3. Jonny Flynn, (Syracuse): Played 67 of 70 minutes against UConn, then swept the court, cleaned the lockerroom and did the team's laundry.

4. Dionte Christmas, (Temple): They're the cuddly Owls again thanks to a perimeter attack led by Christmas.

5. Griffin, (Oklahoma): Double-doubles R Him.

Five random notes

1. Everything else is maize and blue gravy. Michigan hasn't been to the tournament since 1998. The last official trip was in 1995 because the NCAA forced the school to vacate appearances in '96 and '98.

2. Illinois' best defender Chester Frazier will see a specialist Tuesday to determine if he can play against Western Kentucky (and beyond). Frazier has been out with what is believed to be a broken hand.

3. After losing four starters, coach Brad Stevens led Butler to the Horizon regular-season title. His team is so young that on Senior Night there weren't seniors to honor. Three freshman starters led Butler to 26 wins.
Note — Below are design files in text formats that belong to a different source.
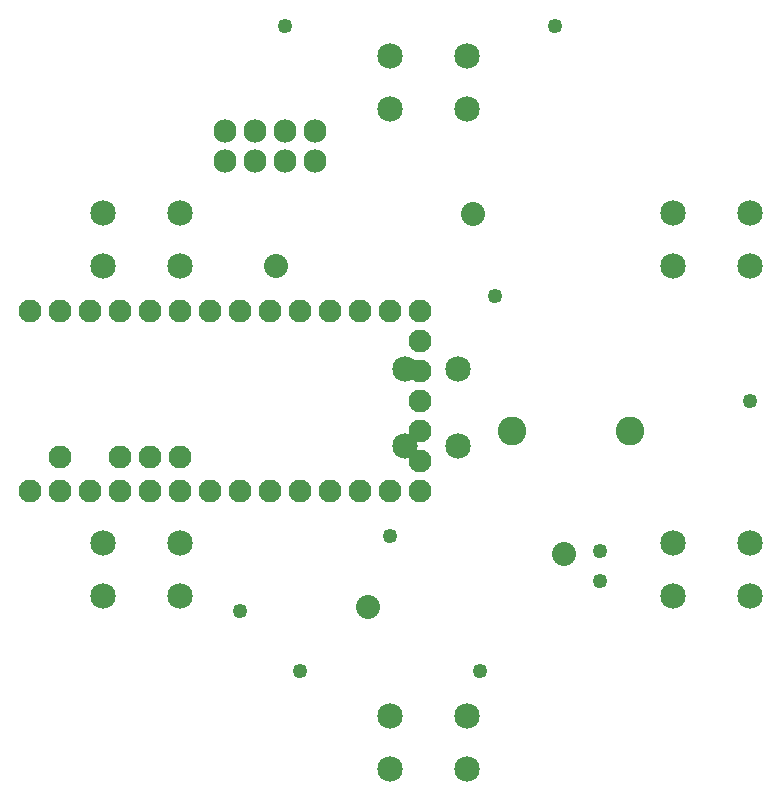
<source format=gts>
G04 MADE WITH FRITZING*
G04 WWW.FRITZING.ORG*
G04 DOUBLE SIDED*
G04 HOLES PLATED*
G04 CONTOUR ON CENTER OF CONTOUR VECTOR*
%ASAXBY*%
%FSLAX23Y23*%
%MOIN*%
%OFA0B0*%
%SFA1.0B1.0*%
%ADD10C,0.049370*%
%ADD11C,0.095437*%
%ADD12C,0.085000*%
%ADD13C,0.080000*%
%ADD14C,0.076889*%
%ADD15C,0.077278*%
%LNMASK1*%
G90*
G70*
G54D10*
X2501Y1436D03*
X801Y736D03*
X1001Y536D03*
X1601Y536D03*
X1301Y986D03*
G54D11*
X2101Y1336D03*
X1708Y1336D03*
G54D10*
X951Y2686D03*
X1851Y2686D03*
X2001Y936D03*
X2001Y836D03*
X1651Y1786D03*
G54D12*
X601Y1886D03*
X345Y1886D03*
X601Y2063D03*
X345Y2063D03*
X1301Y2586D03*
X1557Y2586D03*
X1301Y2409D03*
X1557Y2409D03*
X2501Y1886D03*
X2245Y1886D03*
X2501Y2063D03*
X2245Y2063D03*
X2501Y786D03*
X2245Y786D03*
X2501Y963D03*
X2245Y963D03*
X1301Y386D03*
X1557Y386D03*
X1301Y209D03*
X1557Y209D03*
X1351Y1286D03*
X1351Y1542D03*
X1528Y1286D03*
X1528Y1542D03*
X345Y963D03*
X601Y963D03*
X345Y786D03*
X601Y786D03*
G54D13*
X1226Y751D03*
X1882Y926D03*
X1577Y2061D03*
X921Y1887D03*
G54D14*
X1401Y1136D03*
X1301Y1136D03*
X1201Y1136D03*
X1101Y1136D03*
X1001Y1136D03*
X901Y1136D03*
X801Y1136D03*
X701Y1136D03*
X601Y1136D03*
X501Y1136D03*
X401Y1136D03*
X301Y1136D03*
X201Y1136D03*
X101Y1136D03*
X201Y1250D03*
X501Y1250D03*
X401Y1250D03*
X1401Y1736D03*
X1301Y1736D03*
X1201Y1736D03*
X1101Y1736D03*
X1001Y1736D03*
X901Y1736D03*
X801Y1736D03*
X701Y1736D03*
X601Y1736D03*
X501Y1736D03*
X401Y1736D03*
X301Y1736D03*
X201Y1736D03*
X101Y1736D03*
X601Y1250D03*
X1401Y1536D03*
X1401Y1636D03*
X1401Y1436D03*
X1401Y1236D03*
X1401Y1336D03*
X1401Y1136D03*
X1301Y1136D03*
X1201Y1136D03*
X1101Y1136D03*
X1001Y1136D03*
X901Y1136D03*
X801Y1136D03*
X701Y1136D03*
X601Y1136D03*
X501Y1136D03*
X401Y1136D03*
X301Y1136D03*
X201Y1136D03*
X101Y1136D03*
X201Y1250D03*
X501Y1250D03*
X401Y1250D03*
X1401Y1736D03*
X1301Y1736D03*
X1201Y1736D03*
X1101Y1736D03*
X1001Y1736D03*
X901Y1736D03*
X801Y1736D03*
X701Y1736D03*
X601Y1736D03*
X501Y1736D03*
X401Y1736D03*
X301Y1736D03*
X201Y1736D03*
X101Y1736D03*
X601Y1250D03*
X1401Y1536D03*
X1401Y1636D03*
X1401Y1436D03*
X1401Y1236D03*
X1401Y1336D03*
G54D15*
X751Y2236D03*
X851Y2236D03*
X951Y2236D03*
X1051Y2236D03*
X751Y2336D03*
X851Y2336D03*
X951Y2336D03*
X1051Y2336D03*
X751Y2236D03*
X851Y2236D03*
X951Y2236D03*
X1051Y2236D03*
X751Y2336D03*
X851Y2336D03*
X951Y2336D03*
X1051Y2336D03*
G04 End of Mask1*
M02*
</source>
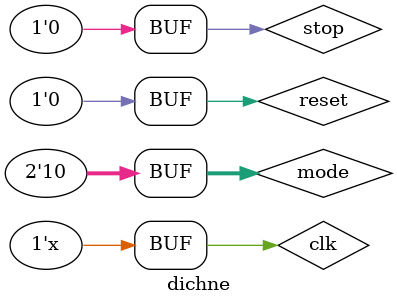
<source format=v>
`timescale 1ns / 1ps


module dichne;

	// Inputs
	reg clk;
	reg reset;
	reg stop;
	reg [1:0] mode;

	// Outputs
	wire [7:0] q;

	// Instantiate the Unit Under Test (UUT)
	DICHLED uut (
		.clk(clk), 
		.reset(reset), 
		//.stop(stop), 
		.mode(mode), 
		.q(q)
	);

	initial begin
		// Initialize Inputs
		clk = 0;
		reset = 0;
		stop = 0;
		mode = 0;


		// Wait 100 ns for global reset to finish
		#100;
		mode=0;
		#10000;
		stop=1;
		#300;
		stop=0;
		#10;
		mode=1;
		#100;
		stop=1;
		#400;
		stop=0;
		#10;
		reset=1;
		#10;
		reset=0;
		#10;
		mode=2;
		#1000;
        
		// Add stimulus here

	end
		always begin
		clk=~clk;
		#10;
		end
        
		// Add stimulus here
      
endmodule


</source>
4. The last five times North Carolina has been a No. 1 seed it has advanced at least to the Elite Eight.

5. This is where disgraced former prodigies end up: Anyone remember Todd Bozeman? The former Cal coach is in his first NCAA tournament since 1996 as Morgan State's third-year coach. Bozeman was banned from coaching for eight years by the NCAA after it was discovered he had paid a Cal recruit. This is Morgan State's first NCAA tournament.